Crazy Horse, Ambrose emphasizes, was the product of a society that awarded prestige rather than riches or authoritative command. Though a respected and much-followed war leader, Crazy Horse never had the official power to order his fellow warriors to, say, certain death, a power Custer took for granted. US Army troopers also performed an hour-and-half of drill every day when back at their forts (Custer the perfectionist probably demanded more—-it was said one always “knew the 7th by sight”); by contrast, when not actually fighting, the warriors who followed Crazy Horse often got bored and drifted away. The impetuous, individual, dueling, game-like character of Indian warfare was something Crazy Horse the innovative tactician was always butting up against. Crazy Horse did not always get young braves impatient for individual honor to perform the tactics he knew would bloody the Army, but when he did get them to fight in coordinated units—the Fetterman battle, certain incidents of the siege of Ft. Phil Kearny, the Little Bighorn—the results were devastating. The pervasive belief among whites like Custer that Indians weren’t their equals as soldiers may constitute a slur, but it becomes more understandable when one reads about Crazy Horse’s singularity as a commander. Custer acted foolishly, attacking with an exhausted and outnumbered (though not outgunned) compliment, but how was he to know a military genius was helping to direct the Sioux? I’m sure to Custer a two-pronged flanking attack on an encampment of people who weren’t likely to stand and fight seemed a sophisticated enough tactic. The elegance and patience Crazy Horse demonstrated in flanking Custer’s flanking attack were rare virtues among both Indian and white leaders. I think it right for Ambrose to maintain that the failure of Custer’s plan wasn’t a foregone conclusion; everything depended on his opponent’s reaction, and by that opponent Custer was simply out-generaled.

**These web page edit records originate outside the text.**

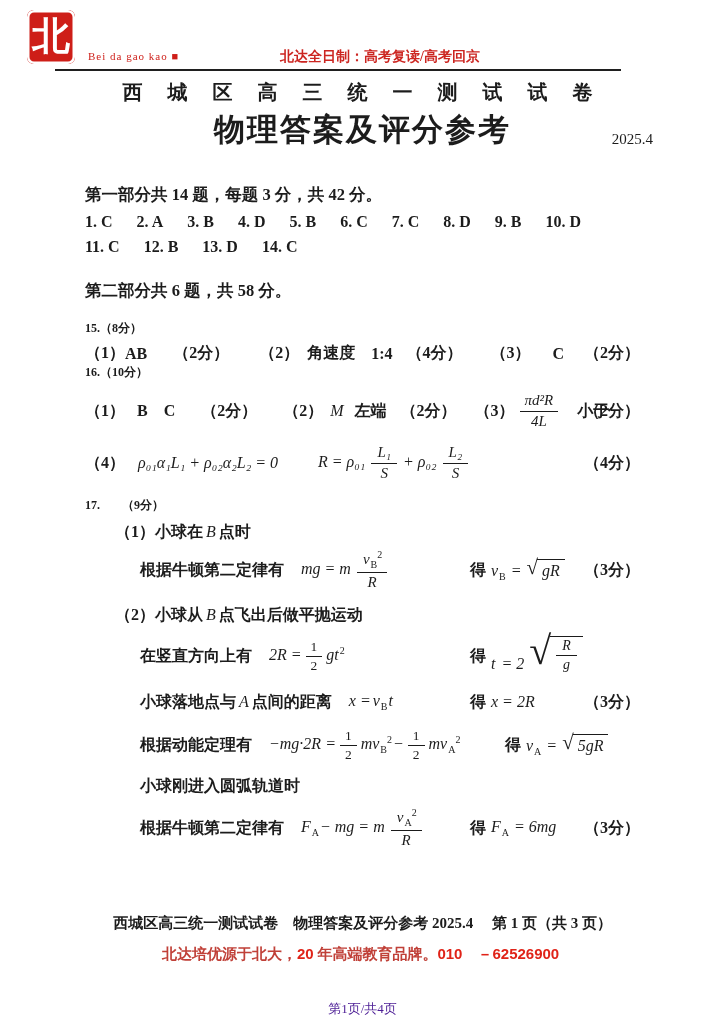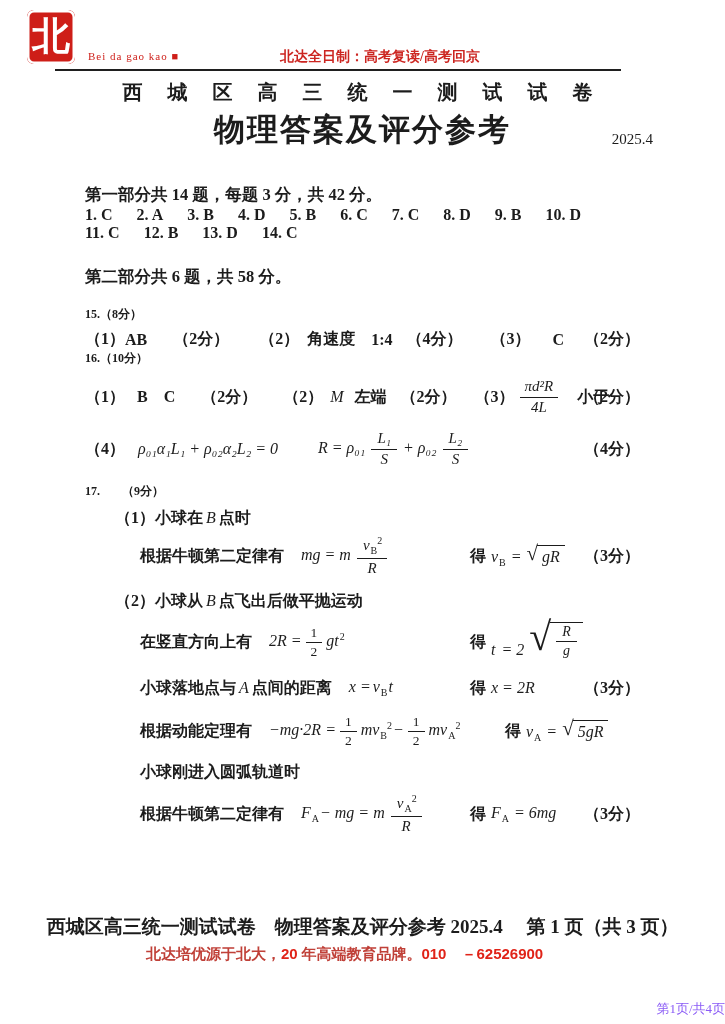--- a/index.html
+++ b/index.html
@@ -24,7 +24,7 @@
   
   .content { position:absolute; top:184px; left:85px; width:555px; font-size:16px; }
   .h-bold { font-weight:bold; font-size:16.5px; }
-  .ans-row { display:flex; gap:24px; font-weight:bold; font-size:16px; }
+  .ans-row { display:flex; gap:24px; margin-top:7px; font-weight:bold; font-size:16px; }
   .part2-head { margin-top:24px; }
   .qnum { font-weight:bold; font-size:12px; }
   .row { position:relative; display:flex; align-items:center; font-size:16px; }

When Ambrose and Connell tell the same story, Connell is the more captivating narrator. But Ambrose tells quite a few stories Connell doesn't, goes into more depth about some things (Ambrose's chapter "Custer at West Point" is at points as funny as Lucky Jim), and besides Custer's strange personality emerges from any style of storytelling. An eccentric, Custer is at the same time profoundly representative of nineteenth century America, a fascinating gateway into the social and cultural making of Americans. I love his paradox: though in the murderous vanguard of America's settling of the continent, he was, for many important reasons (reckless individuality; career-long, almost reflexive insubordiantion; self-fashioning as an freebooting hunter-explorer, a type of selfhood, Ambrose writes, that white Americans owe to Indians), incapable of living in the settled society he was helping to extend:
Officers in the Indian-fighting Army after the Civil War were often heard to say that they much preferred the wild Indians to the tame ones, or that if they were Indians, they would most certainly be out with the hostiles, not drunk on the reservation. Custer expressed such sentiments frequently. These same officers took the lead in making certain that there were no more wild Indians.
As R.P. Blackmur pointed out, being mundanely out of step with the society around him doesn't keep a man from reflecting the wholeness of its contradictions.